Ensinar exige alegria e esperança. Sem a esperança não haveria historia e sim, determinismo. O mundo está sendo construído, nada está pronto, portanto podemos ser sujeito dessa história. É a partir do saber de que mudar é difícil, mas é possível que iremos construir a nossa ação político/pedagógica, independente do campo de trabalho em que atuamos, seja na alfabetização, treinamento profissional, evangelização de adultos ou crianças e adolescentes. Paralelo a esse trabalho, temos de conscientizar essas pessoas de quão perversa é a violência e a injustiça praticada contra elas. Mas ainda mostrar que esta situação não é a vontade de Deus e pode ser mudada. O ato de ensinar exige, também, curiosidade. Como professor, tenho a consciência de que, sem a curiosidade nem aprendo e nem ensino. Sem a curiosidade que me faz pesquisar, perguntar, não chegarei ao conhecimento. Mas é necessário saber que chegar ao conhecimento não é apenas dominar os conteúdos, sendo de muita importância também, o componente emocional, típico do ser humano. No meu ato de aprender tenho que ter curiosidade para saber distinguir as diferenças entre os vários professores que atuam no meu processo de formação e decidir como vou atuar com os meus alunos.

== == ==

### Tarefas e exercícios
[1] Segundo o trecho sobre o ato de ensinar, o que ensinar exige? Liste todos os itens.
[2] Dê continuidade ao trecho sobre o ato de ensinar a partir da última frase apresentada.
As entradas não são necessárias para resolver nada aqui.

### Dados fornecidos
== == ==

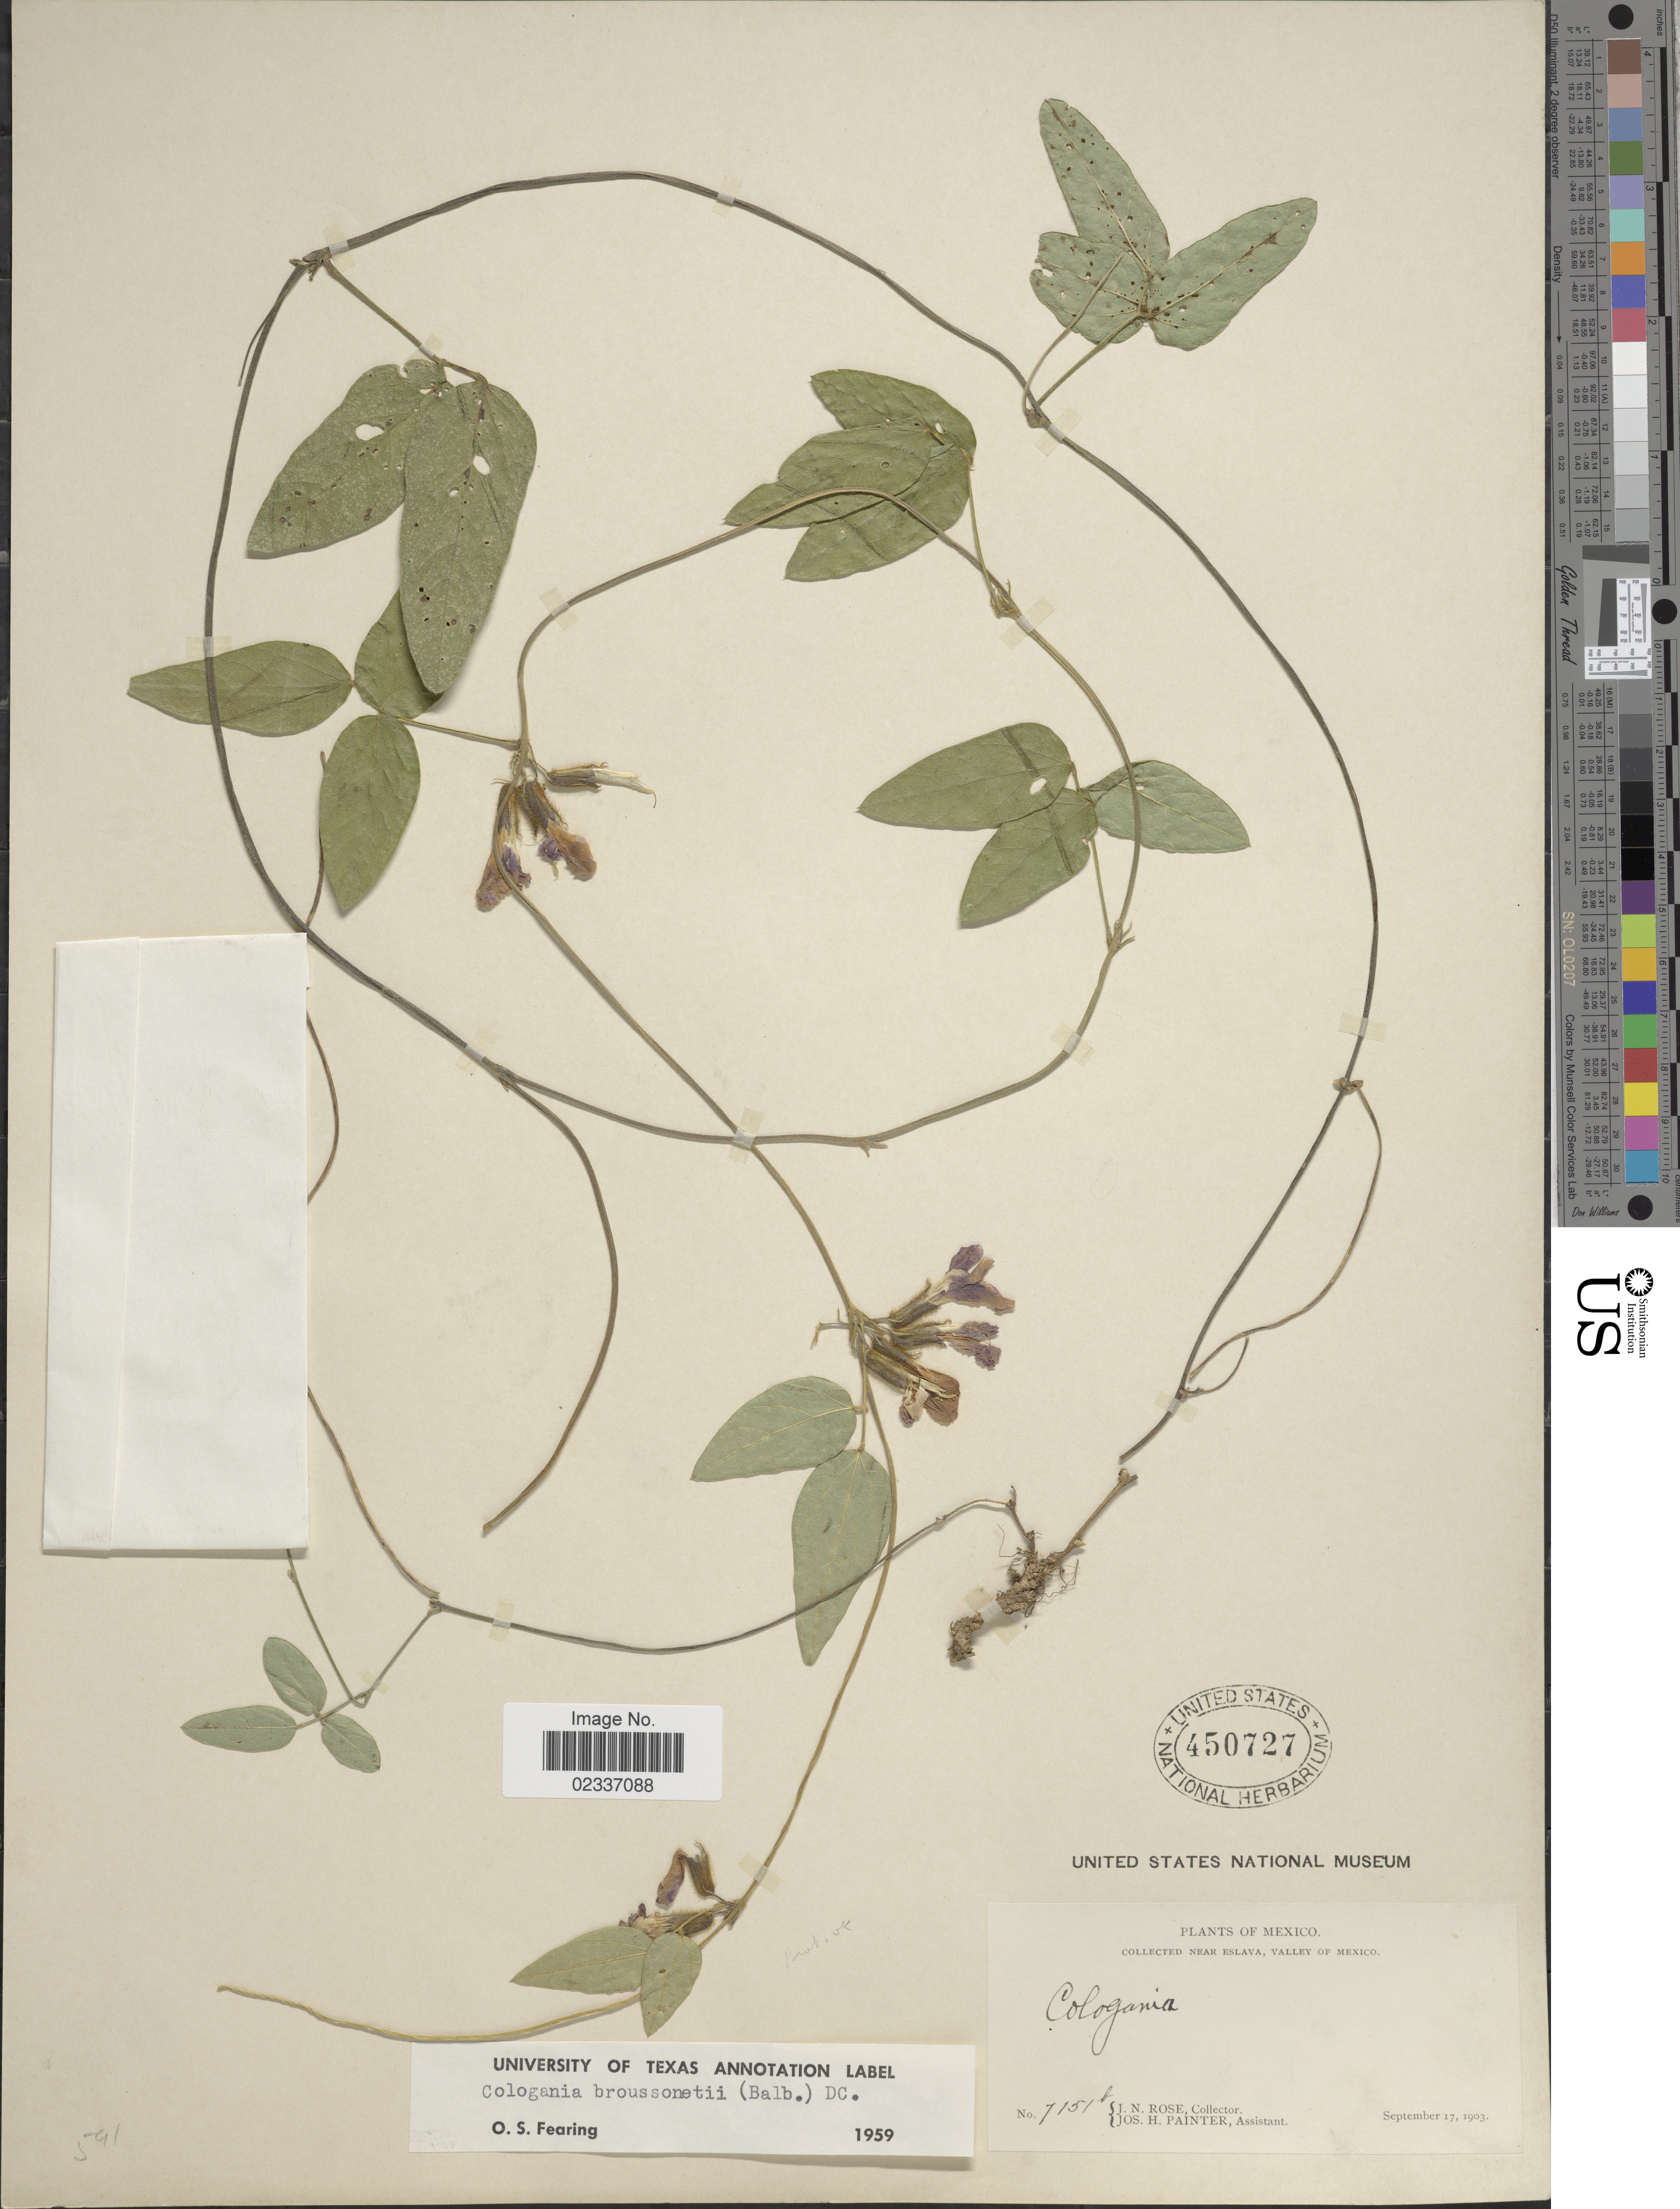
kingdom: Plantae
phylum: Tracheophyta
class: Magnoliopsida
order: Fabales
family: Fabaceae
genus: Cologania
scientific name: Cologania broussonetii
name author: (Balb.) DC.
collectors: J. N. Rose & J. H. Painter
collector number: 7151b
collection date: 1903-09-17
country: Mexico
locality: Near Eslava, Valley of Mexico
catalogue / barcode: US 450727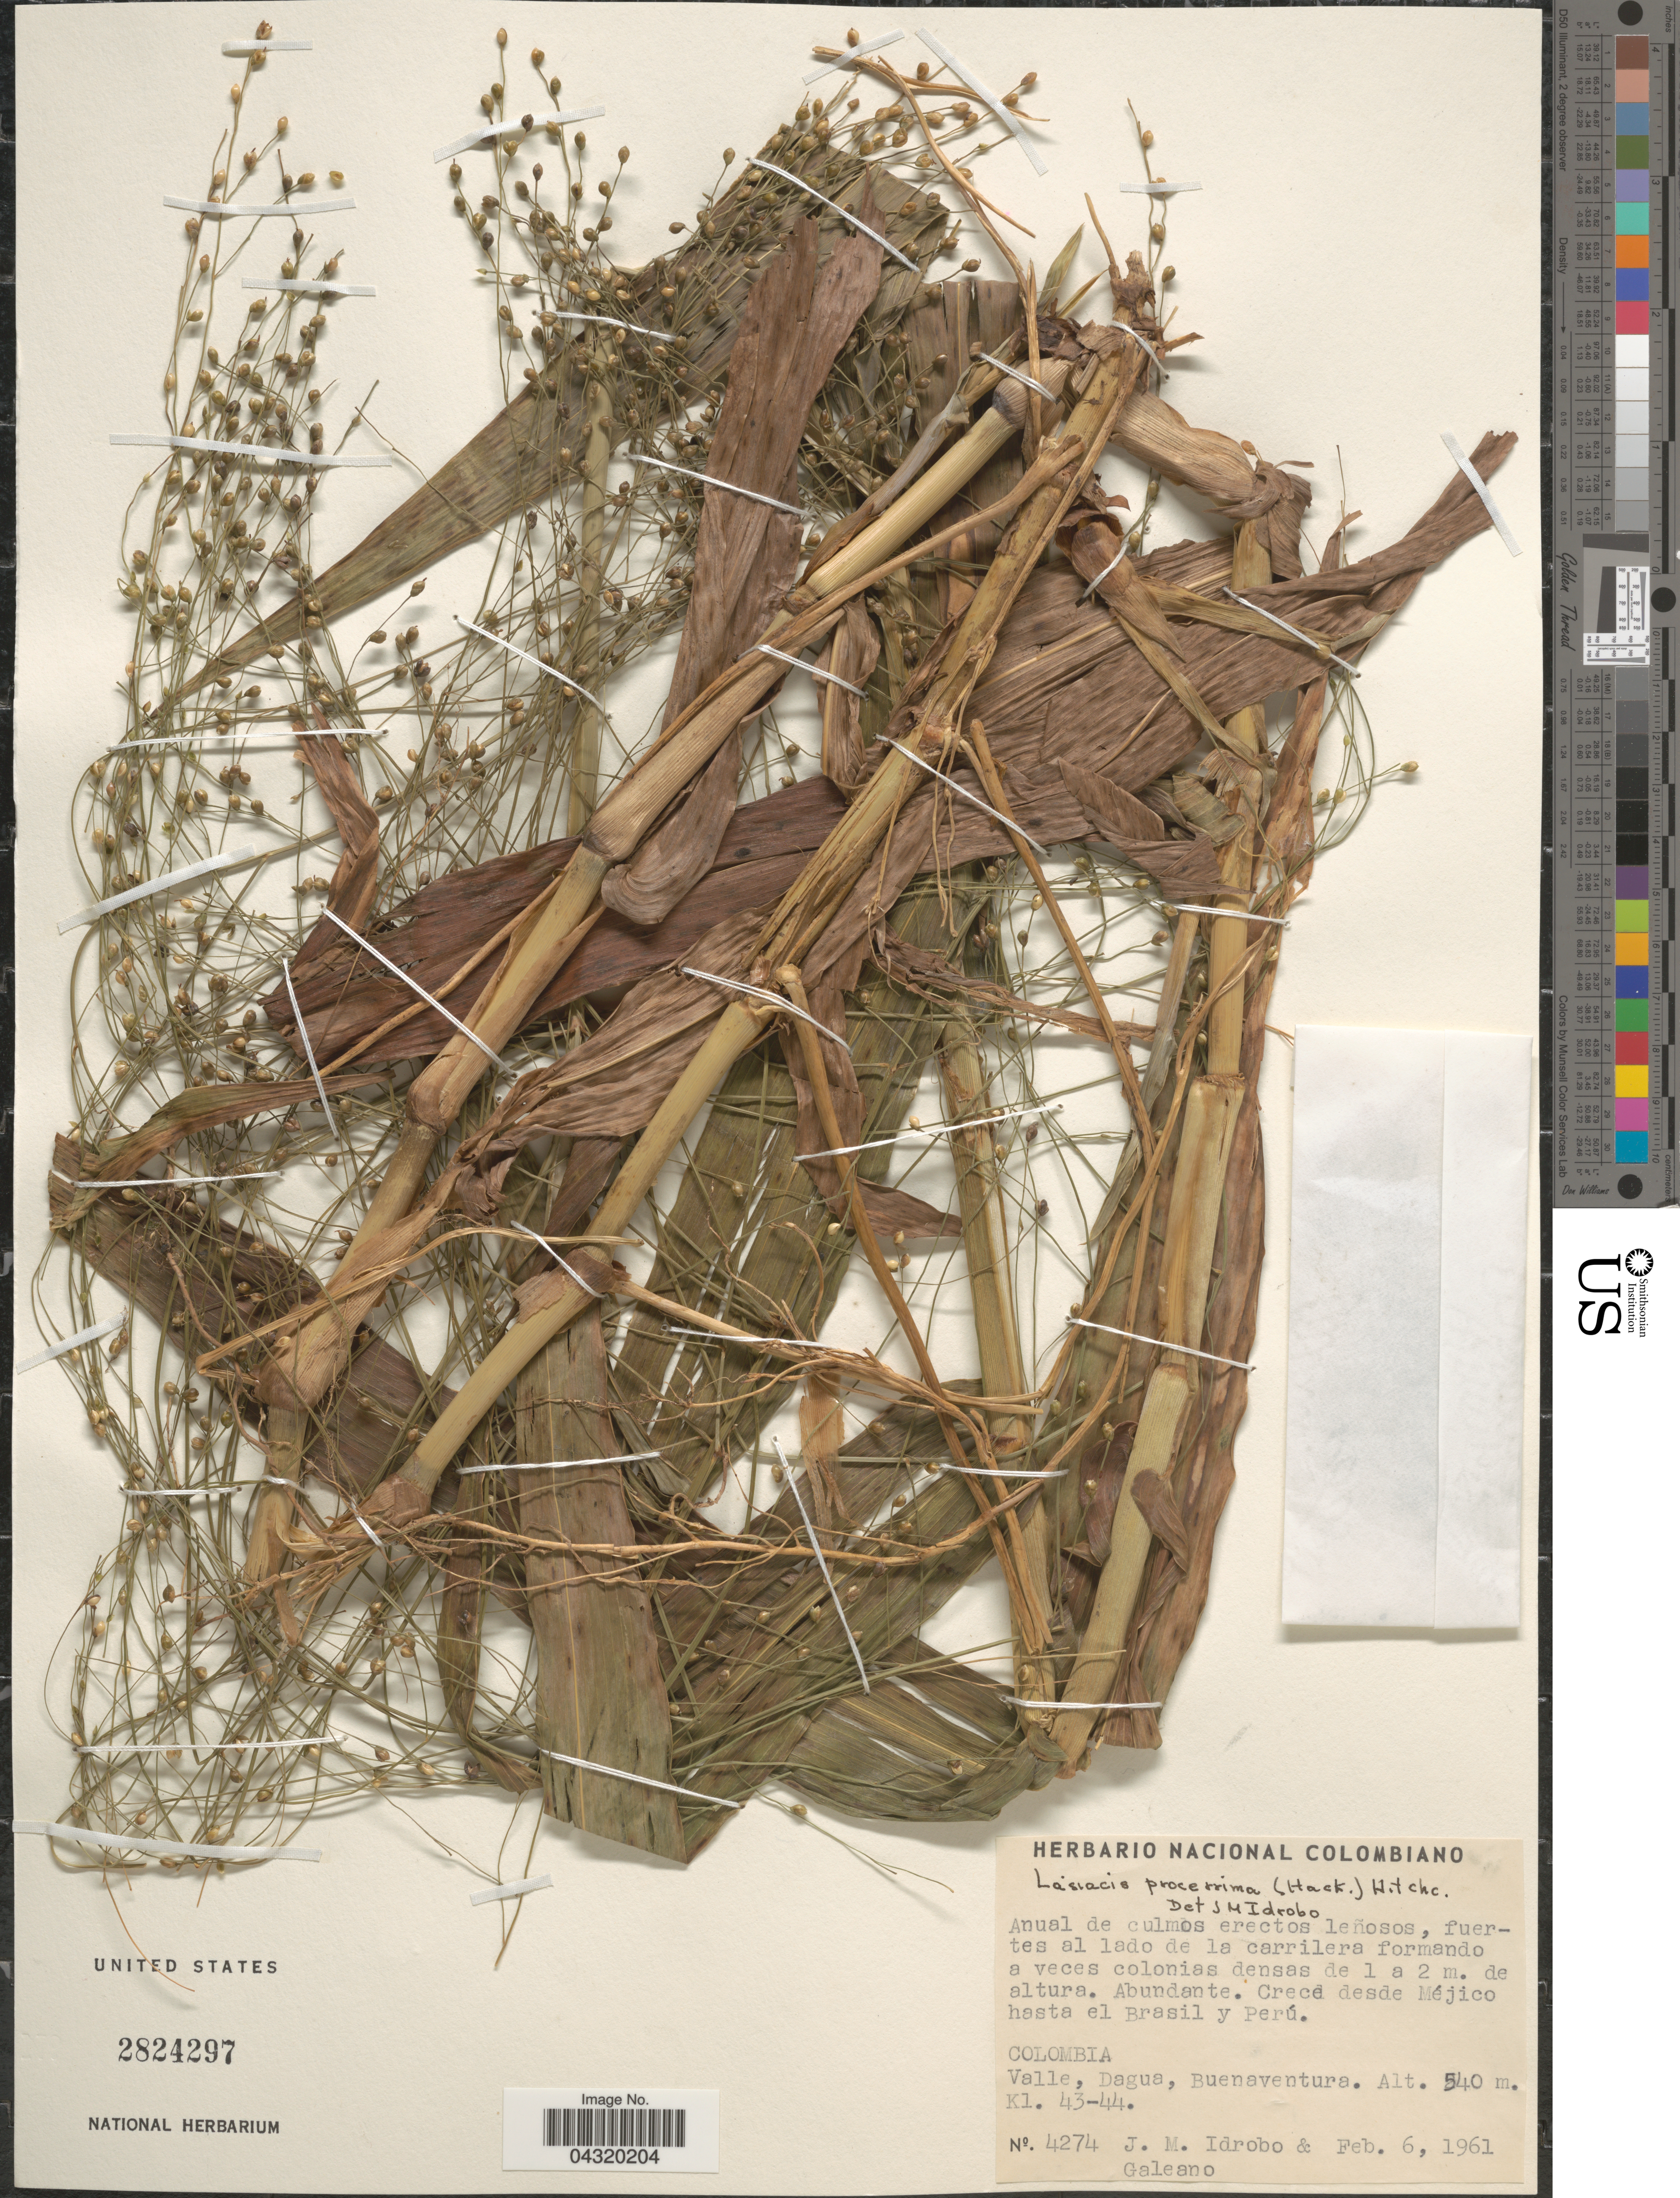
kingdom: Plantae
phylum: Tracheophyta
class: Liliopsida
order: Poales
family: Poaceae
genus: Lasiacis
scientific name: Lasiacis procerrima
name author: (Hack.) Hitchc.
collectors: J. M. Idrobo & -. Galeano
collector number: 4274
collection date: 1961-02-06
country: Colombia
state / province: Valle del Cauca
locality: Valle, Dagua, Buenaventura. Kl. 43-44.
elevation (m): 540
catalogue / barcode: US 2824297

== == ==

### Respostas por tarefa
[1] alegria; esperança; curiosidade

[2]
CAPÍTULO III

Ensinar é uma especificidade humana

Uma das qualidades que a prática docente democrática deve revelar em sua relação com as liberdades dos educandos é a segurança em si mesmo. Seguro de sua autoridade o educador não precisa estar se afirmando a cada momento. Ensinar exige competência profissional e parte da segurança do educador provém da confiança na sua competência. O educador despreparado não tem condições morais de cobrar do aluno. A generosidade é outra condição que respalda a autoridade do professor. O professor ético, generoso, respeitador das individualidades do aluno é por ele mais respeitado do que o professor arrogante, dono da verdade. O essencial nas relações entre professor e aluno é a reinvenção do ser humano no exercício da autonomia e da liberdade. O ensino dos conteúdos é indissociável da apreensão do componente ético. Para isso, é fundamental o comprometimento por parte do professor com o ato de ensinar. É preciso se por diante dos alunos, encarando seu julgamento. É preciso aprender a identificar os gestos dos alunos como o silêncio, ou a saída da sala, o tom de voz de uma pergunta. Tudo isso requer uma leitura especial por parte do professor, pois o espaço pedagógico é um texto para ser lido e relido constantemente.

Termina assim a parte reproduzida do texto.